Germany's parliament overwhelmingly approved the European Union's new governing treaty after Chancellor Angela Merkel told lawmakers the accord increases the influence of Europe's biggest economy in the bloc, Bloomberg reported.
The treaty was backed by 515 members of the lower house of parliament, or Bundestag, in Berlin today, with 58 deputies voting against it and one abstaining, parliament said in a statement. Final approval in the upper house on May 23 is viewed as certain, it said.
The Danish parliament also votes on ratification today. Portugal backed the treaty by parliamentary vote yesterday, the 10th of the EU's 27 member countries to approve the accord.

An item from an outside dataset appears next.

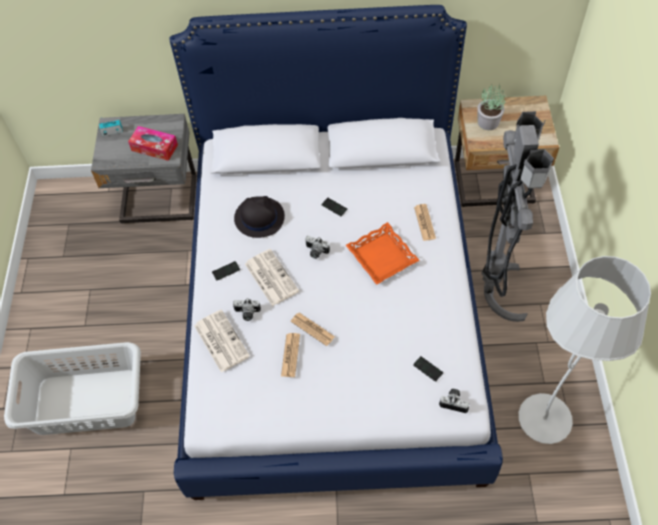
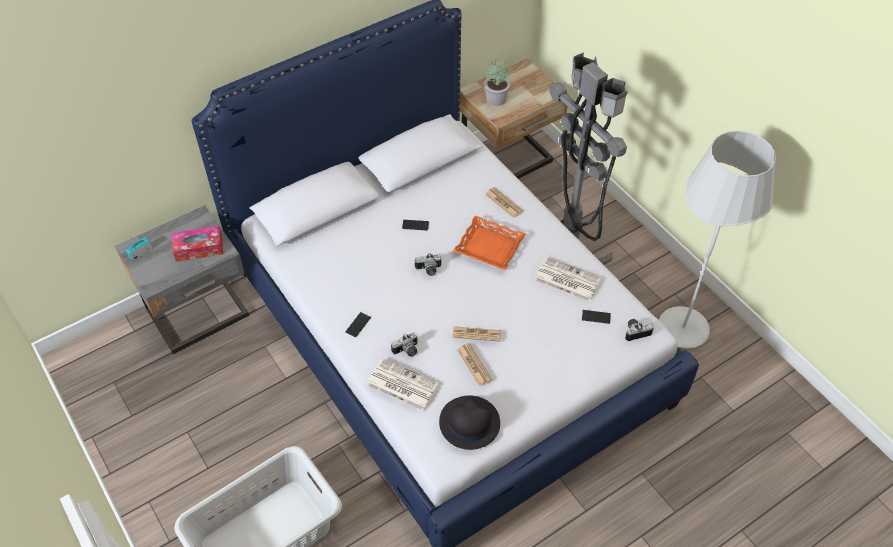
camera: 35 degrees left, 5 degrees down
(259, 217) = (352, 265): black hat -> black hat (469, 423)
(270, 277) = (404, 310): newspaper -> newspaper (566, 280)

The treaty, signed by EU leaders in Lisbon in December, replaces a constitution which was rejected by French and Dutch voters in referendums in 2005. "No" campaigners said at the time that implementing the constitution was tantamount to handing over national sovereignty to the EU.
U.K. Prime Minister Gordon Brown last month saw off opposition demands to hold a national referendum on the accord. The treaty would almost certainly be defeated if put to U.K. voters, with polls showing opponents outnumbering supporters two-to-one.
Ireland will hold a popular ballot on the treaty on June 12, the only EU country to do so. "I hope it's a resounding "Yes," Prime Minister Bertie Ahern said April 14.
Merkel said she hoped the treaty would become law on Jan. 1, 2009, a year in which Germany will mark the 20th anniversary of the fall of the Berlin Wall.